Some elements you never heard of were given new names this week.  Elements 113, 115, 117 and 118, were named  nihonium, moscovium, tennessine and oganesson respectively. These elements were all synthesized in carefully designed experiments using sophisticated particle accelerators.

You’ll never see them on food labels or traded as commodity metals. In fact, they are so short lived they last just long enough for scientists to confirm they briefly existed.

Does that mean the miraculous metals of science fiction are impossble? Will there ever be a Vibranium of Captain America’s shield or the Duranium and Tritanium of Star Trek’s Enterprise? Will science find a way to make something like them? First, a brief survey of the elements we know and how they came to be.

In The Beginning

Shortly after the Big Bang nearly 14 billions years ago, the early universe consisted of hydrogen and much smaller amounts of helium and lithium.  Gravity eventually caused these elements to coalesce into stars nd galaxies. Stars shine because gravity triggers nuclear fusion which mainly combines 2 hydrogen atoms to form a helium atom and releases tremendous amounts of energy. A small portion of this we see as visible light.

The Main Sequence Elements

As stars age and run short of hydrogen nuclear fusion shifts to “burning” helium. Eventually helium starts to run low and this processes continues until iron is the final element.  This applies to the majority of stars including the Sun. The process is somewhat more complicated than this, you can read more at stellar evolution.

massive_star_onion3d_rast

This picture shows some of the elements that are produced by nuclear fusion in stars like our Sun. The heaviest element is Iron (Fe).

Beyond the “Iron Curtain”

Anyone familiar with the periodic table, however, knows that planet Earth has elements beyond iron. As you can see in an image of the periodic table below, minerals containing elements as heavy as uranium are routinely mined. Where did they come from?

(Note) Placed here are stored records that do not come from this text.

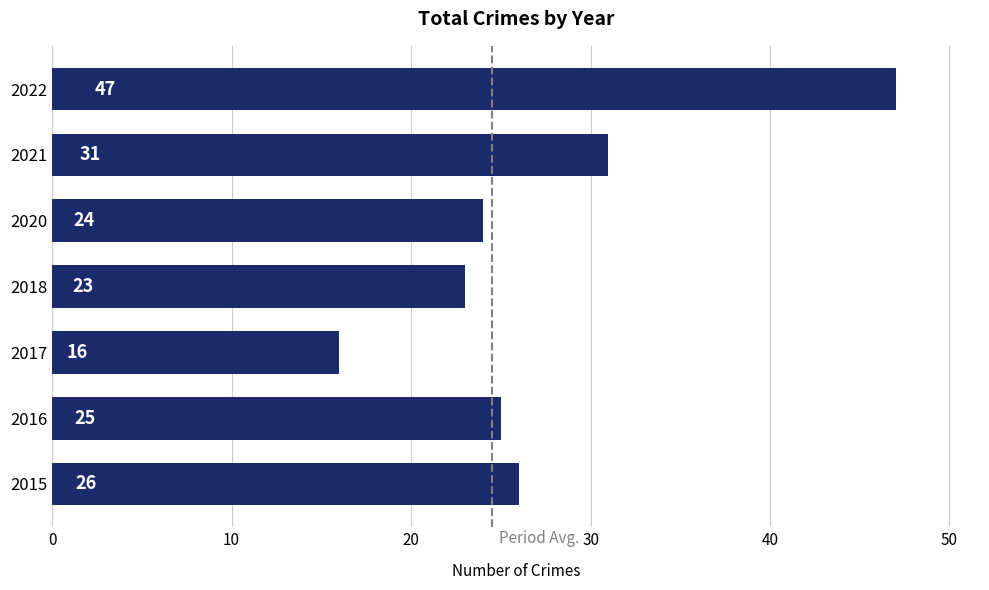

How many distinct data groups are displayed?

1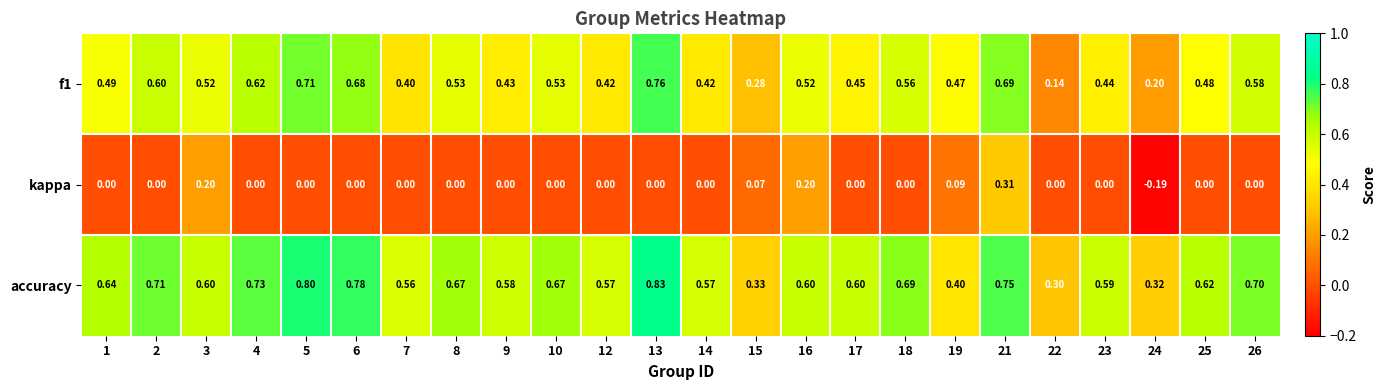

Which series has the largest total across all categories?

accuracy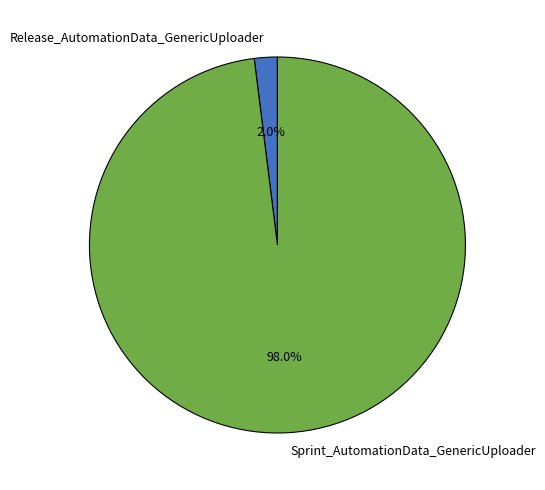

Which has a higher value, Sprint_AutomationData_GenericUploader or Release_AutomationData_GenericUploader?

Sprint_AutomationData_GenericUploader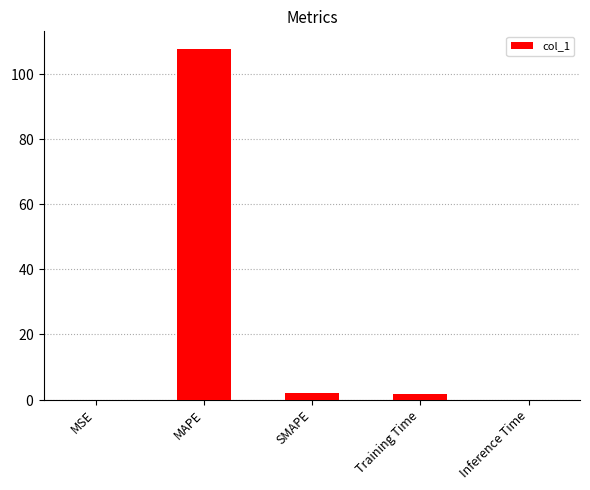

List the labels in order of value, smallest first.

MSE, Inference Time, Training Time, SMAPE, MAPE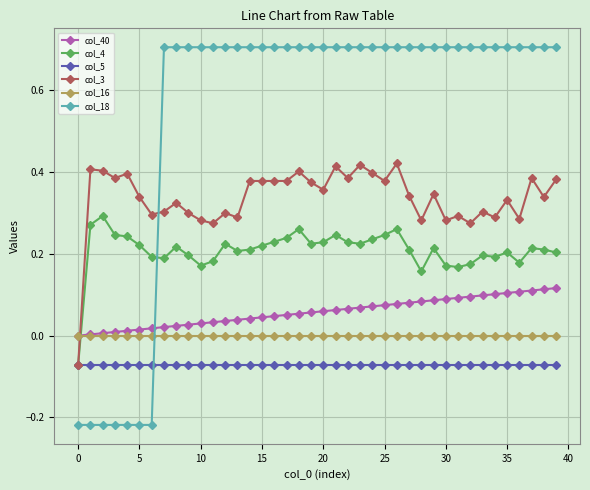

Which series has the largest total across all categories?

col_18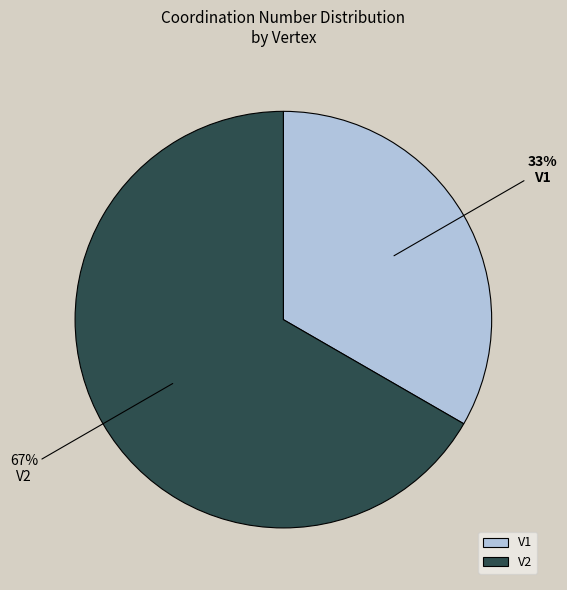

What is the majority slice?

V2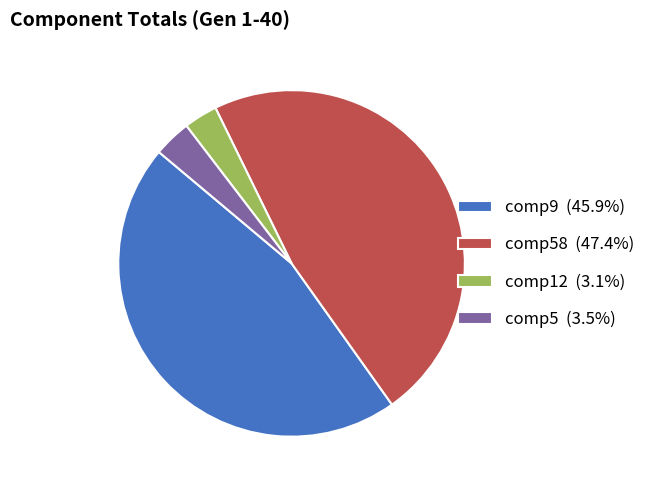

Do comp12 (3.1%) and comp5 (3.5%) together represent more than half of the pie?

No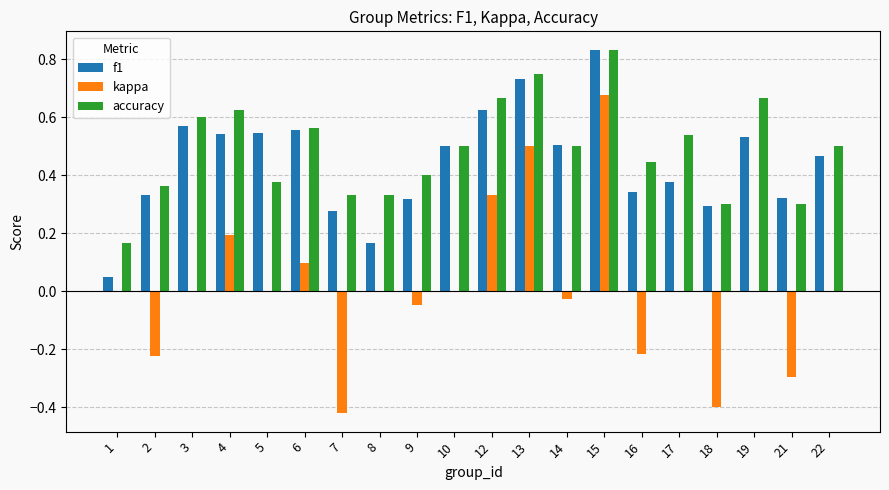

Which label corresponds to the largest value in the chart?

15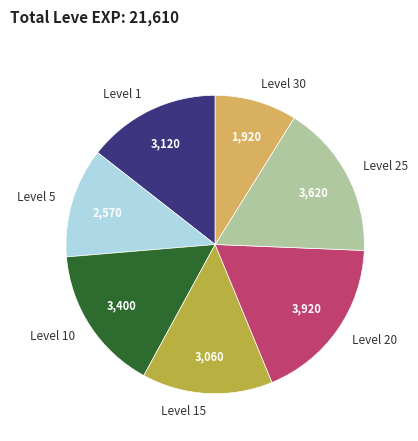

What is the smallest slice in the pie chart?

Level 30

This version of the periodic table shows the naturally occurring elements up to Uranium (92). In the same row (red) you can see Americium used in smoke detectors, Technetium used in nuclear medicine and Plutonium, used in nuclear weapons.

The answer is that most of the heavier elements were created in supernovas, the end of life explosions of stars much larger than the Sun. The explosion scatters these heavier elements which go on to seed other gaseous clouds which give rise to new solar systems. While most were created that way, it appears that gold, platinum, uranium and a few others were formed in collisions between neutron stars. (1)

An Earth with all the elements we have today would not have been possible in the early evolution of the universe and may only been possible in the recent 4-5 billion years.

It was believed that elements beyond Uranium would never be found on Earth because of their relatively scarcity to begin with and they fairly short half-lives. As it happened, a tiny amount of plutonium was found in some rocks in 1971. However, all elements beyond Uranium have been made artificially.

Super Heavy Metal-A Dream?

50 years ago, if you knew what a white dwarf, red giant and a supernova were, you knew almost as much as the astronomers of the day. Since then, a whole spectrum of strange stellar phenomena have been discovered, from neutron stars to ultranovas to black holes.

Perhaps future discoveries will reveal mechanisms that can create heavier elements in the “Island of Stability“. If so, the miraculous materials of Iron Man’s suit, Captain America’s shield and the Enterprise’s hull may yet be possible.

Until then, we’ll have to be satisfied with the marvelous materials we didn’t have 50 years ago,  Kevlar bullet proof vests or carbon fibre aircraft to name a few.

References

  1. Scientific American,  June 2016: Stellar Fireworks.